The governor appointed Larry Martin, a senior adviser in his office, to conduct an analysis of the DCS operations, but said Commissioner Kate O’Day will remain in charge.
“To me this this really isn’t about data, or one employee, or even one case,” he said. “This is about getting it right for the children who need our help.”
The additional cases were uncovered as officials prepared for a federal court hearing today.
DCS has been under federal court oversight since 2001 after settling a class-action lawsuit over the high number of children it has placed in foster care.
The settlement limited the number of cases assigned to workers and required better training.
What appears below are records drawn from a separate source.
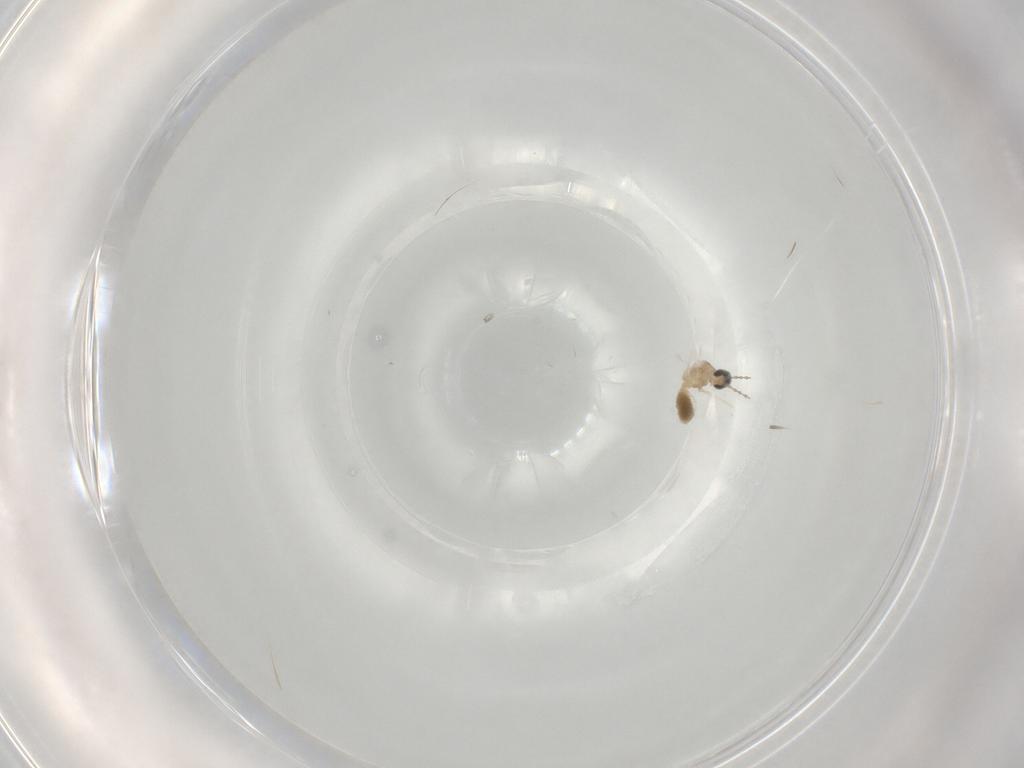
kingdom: Animalia
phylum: Arthropoda
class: Insecta
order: Diptera
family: Cecidomyiidae
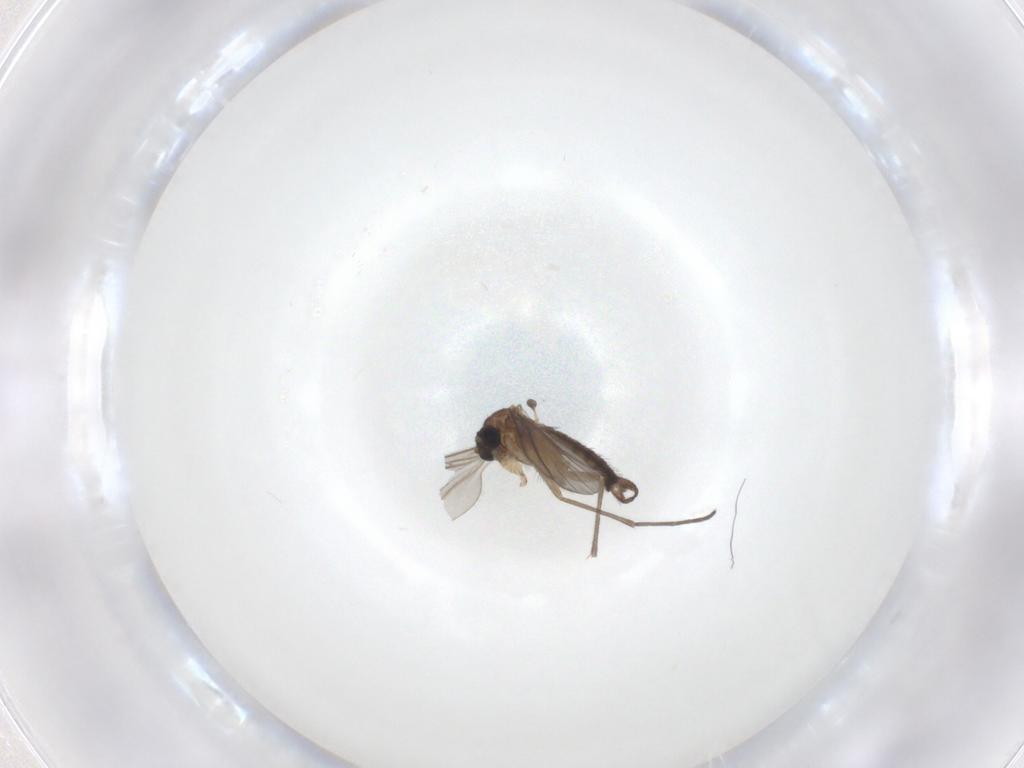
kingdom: Animalia
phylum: Arthropoda
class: Insecta
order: Diptera
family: Sciaridae
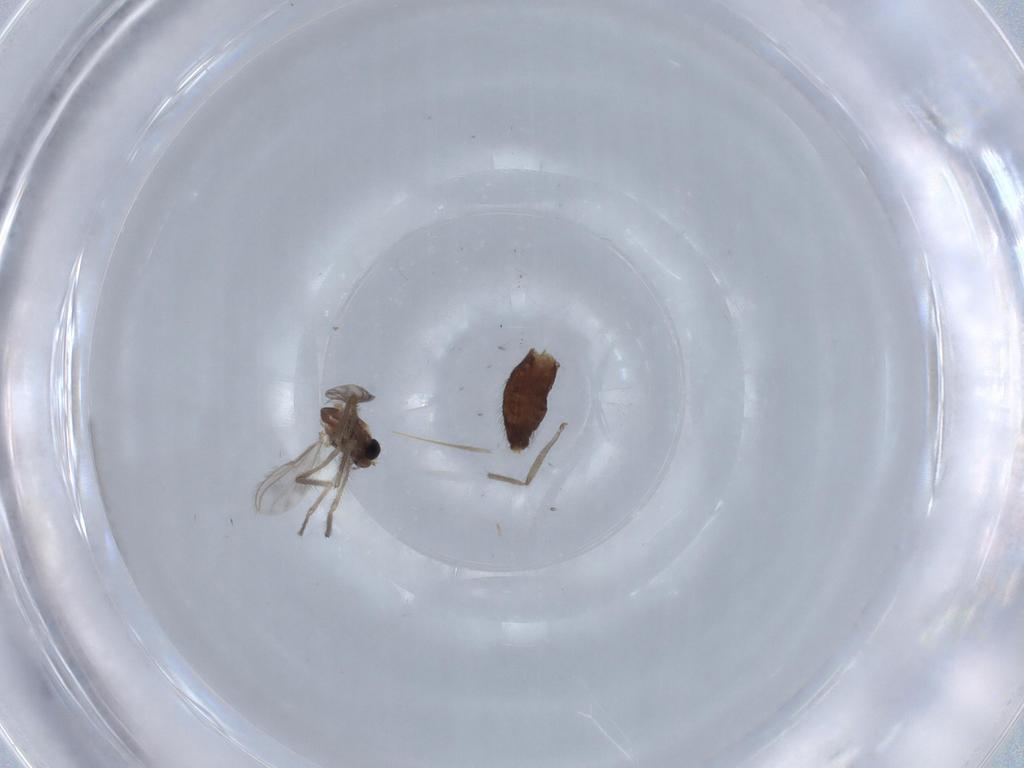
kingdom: Animalia
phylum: Arthropoda
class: Insecta
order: Diptera
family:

It also led to the appointment of a monitor to report on whether the state was making progress to reduce the numbers of children living in institutions and place siblings in the same foster home, among other measures.
Haslam did not say in the statement what changes he expects to make at the department.
“The department’s work is critical,” he said. “My goal is not to get in the way of that work, but I believe we have to take a different approach than what has been taken before.”
A Nashville judge in a separate case this week ordered the department to provide more detailed information about children who died or nearly died after the agency investigated reports of abuse or neglect.
The department initially produced a report containing only one line of information on the cases of 151 children who officials said had died since 2009. Attorneys for the state had argued that DCS was prohibited by state law from releasing its records.
Chancellor Carol McCoy on Wednesday ruled that a child’s right to privacy is diminished after the child dies and the more important concern becomes what the state did or did not do to try to prevent the death.
She directed DCS to file with the court an estimate of how long it will take to redact the confidential information from the summaries of the more than 200 other requested files and the costs involved.
The records then must be turned over to 12 news media organizations that sued under Tennessee’s public records law. The media coalition was led by The Tennessean and included The Associated Press.
As part of the case, McCoy reviewed the files of four of the children whose records had been requested.
“The files do not appear to be in chronological order nor are they organized in any meaningful way; the individual pages are held together with large clips in plain folders,” McCoy said in her order.